Я стал рассказывать про встречу с Арановичем, Наташа только качала головой. Потом спросила:
– Ты вправду хочешь этого? – и когда я кивнул, начала: – Я не понимаю. Али больше нет, я часто встречалась с ней последнее время, перед тем, как она ушла; да это против обыкновения, но она сама приходила, приходила и молчала. Или начинала говорить о тебе, она любила тебя, очень ждала, и еще больше чего-то боялась. Не знаю, как это связано с тем, что между вами было перед отъездом, что вы говорили друг другу, чего не сказали. Но только дождаться тебя она не смогла. Это я поняла.
Долго смотрела на меня, я глядел сквозь стол. Не дождавшись продолжила:
– Потому и думаю, что следователь прав. Она сама ушла. Что-то было, не дававшее ей дышать, что-то сильнее ее. Я знаю, она сильная, но вот это…
– А почему ты решила, что Аля сама…
– Я видела, – вскочив, почти крикнула Наташа. – Видела какого ей последние недели и дни. Кого еще она могла так ждать и чего так бояться? Она же так любила тебя. Я никогда не могла бы…, – и оборвала себя. Устало села за стол, через несколько минут молчания попросила прощения. За весь ужин мы не произнесли ни слова. Как в те дни, что еще были вместе, но уже расходились, все дальше и дальше. Еще до того, как я встретил Алю.

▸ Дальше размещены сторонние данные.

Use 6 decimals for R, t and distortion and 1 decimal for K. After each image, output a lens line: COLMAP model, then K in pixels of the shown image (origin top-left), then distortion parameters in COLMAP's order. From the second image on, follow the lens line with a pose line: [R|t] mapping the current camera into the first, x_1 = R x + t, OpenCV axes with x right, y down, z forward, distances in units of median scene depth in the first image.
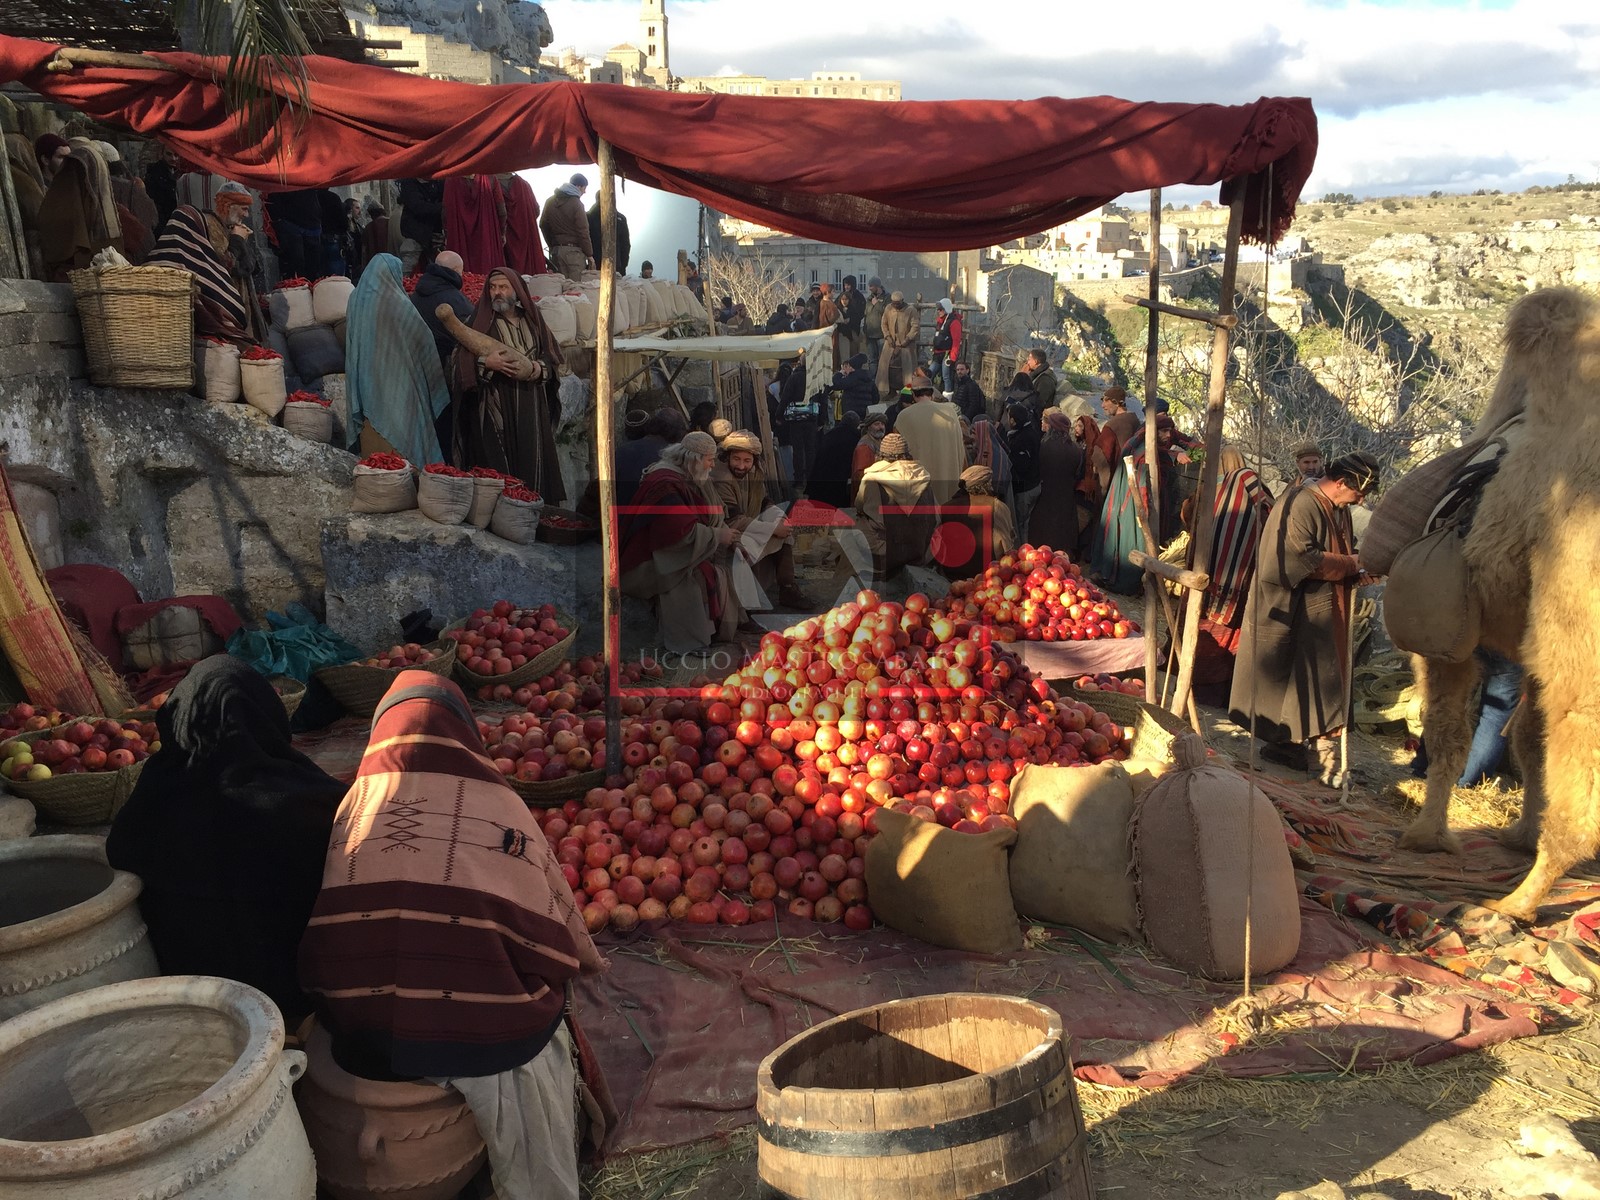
lens RADIAL K [[1332.8, 0, 796.8], [0, 1332.8, 587.8], [0, 0, 1]] dist [0.030824, -0.011923]
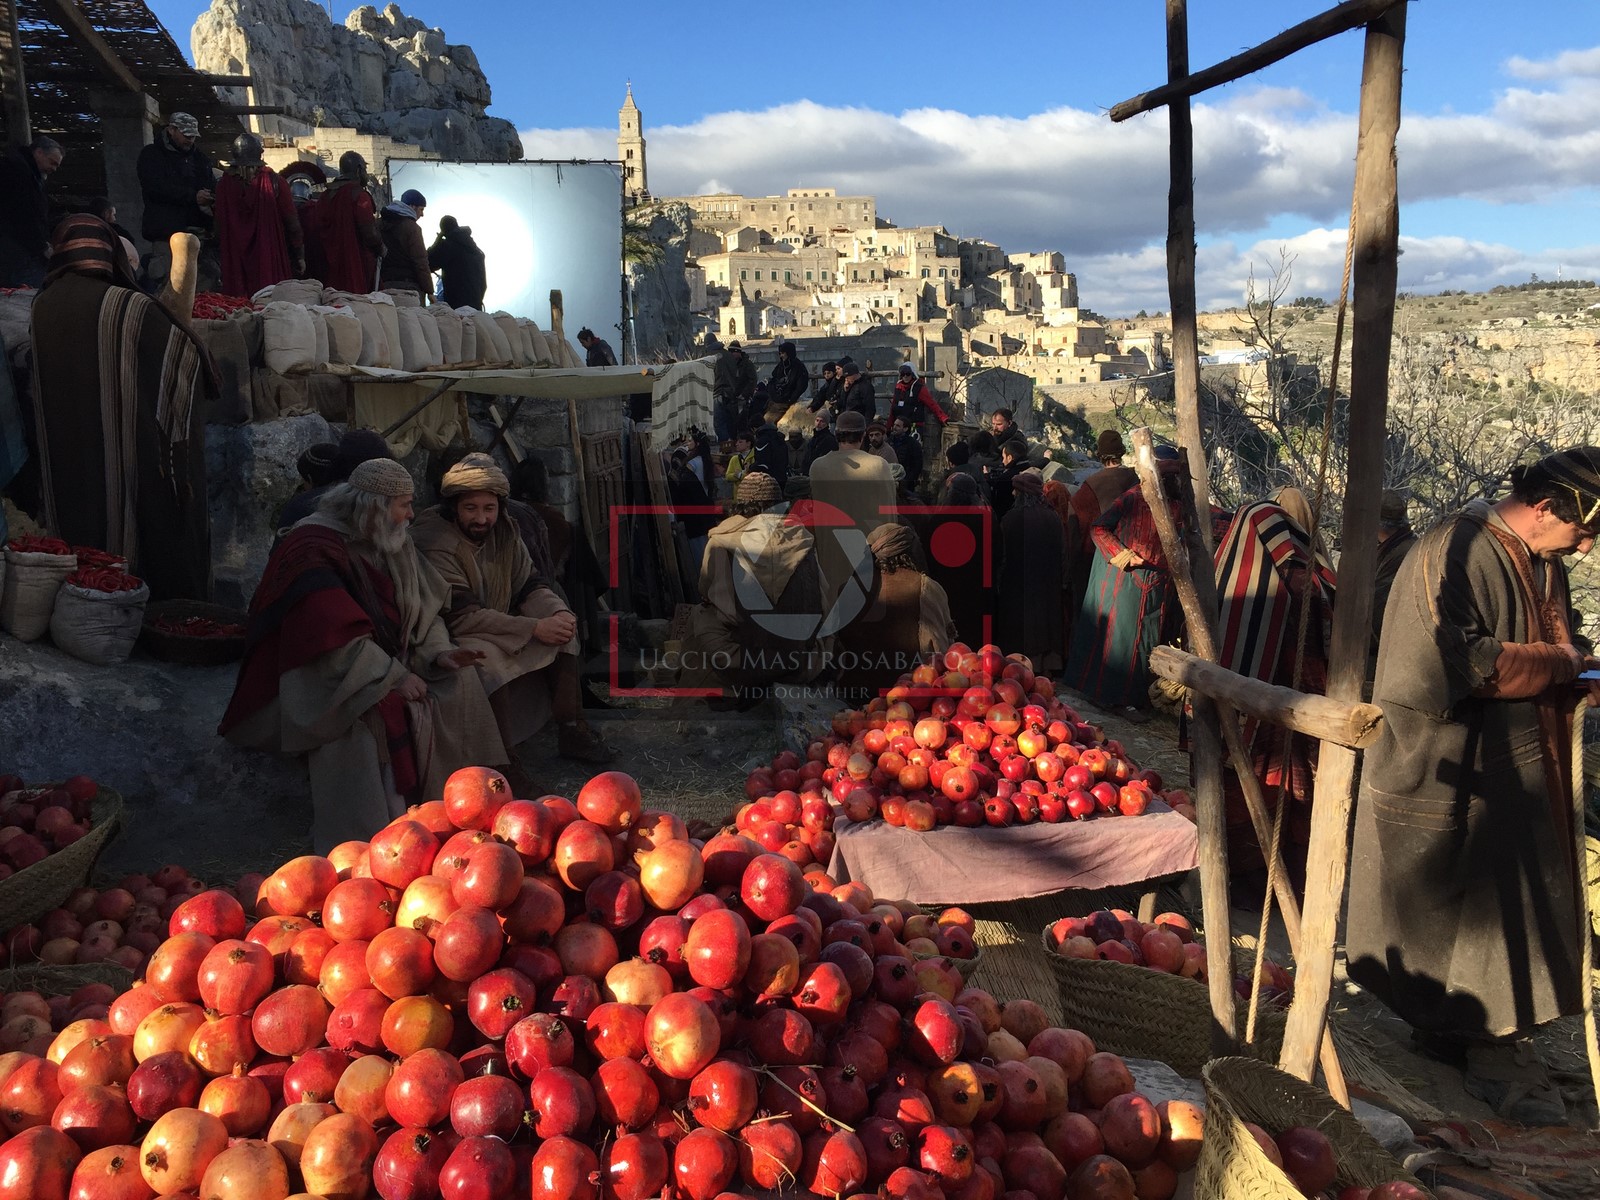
lens RADIAL K [[1332.8, 0, 815.3], [0, 1332.8, 587.0], [0, 0, 1]] dist [0.030824, -0.011923]
pose [[0.999496, -0.023285, 0.021572, 0.092815], [0.024997, 0.996250, -0.082828, -0.010174], [-0.019563, 0.083325, 0.996330, 0.404234]]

Не знаю, почему она не появлялась раньше? Я не раз задавал ей этот вопрос, раз знала, что суждено сойтись, почему не сразу, зачем было ждать, мучить так меня, ведь я угасал, я ушел от Наташи в никуда, два или три месяца того лета я уходил, чего было ждать? Она отвечала, но всякий раз не то. Говорила, я должен был распрощаться с Наташей. Должен был принять ее. Должен… конечно, она тоже не находила места, но наши дороги еще не могли пересечься. И потом, ведь все закончилось хорошо, мы вместе, значит, это испытание нам и было дано, чтобы…. Я не слушал, не слышал.
Поздним вечером позвонил Тарас, сообщил, что в понедельник выдадут тело. Говорила с ним Наташа. Транслируя его слова, сразу спросила о работе гримеров, все ли в порядке, да, швов незаметно, он сам проверял, нужно платье, гроб он может заказать сам, у него связи. Спросил, где пройдут поминки, я не выдержал, бежал в ванную, включил воду и сидел, пережидая разговор. Вышел, когда Наташа позвонила родителям.
Те одобрили действия Тараса, наверное, и им так легче. Забыть, не думать о худшем. Если самоубийство не есть худшее. Но ведь Аля ушла давно из их жизни. Тяжко, невыносимо, но лучше пусть так, чем что-то еще. Тем более, следствию они верили, им кто-то сказал, что Беленький большой дока. И еще он осторожно вел дело, никого не тревожил.
Поговорить с родителями Наташа не дала. Пересказала главное – тело отдадут утром, похороны пройдут прямо в понедельник, за сегодня-завтра папа с мамой договорятся со всеми; не забудь свой черный в полоску шерстяной костюм, который я покупала. Кремация – скромно, поминки в ресторане, будет человек пятнадцать-двадцать. С ее работы? – да, Сашу они знают, пригласят. И соседей сверху тоже, всех, не переживай, они позаботятся. Наташа сглотнула слюну и замолчала, немного растерявшись. Потом добавила: мне надо будет утром уйти к ним, подготовиться, а ты, ты прости, что я наговорила, не знаю, что нашло. Поцеловала в щеку.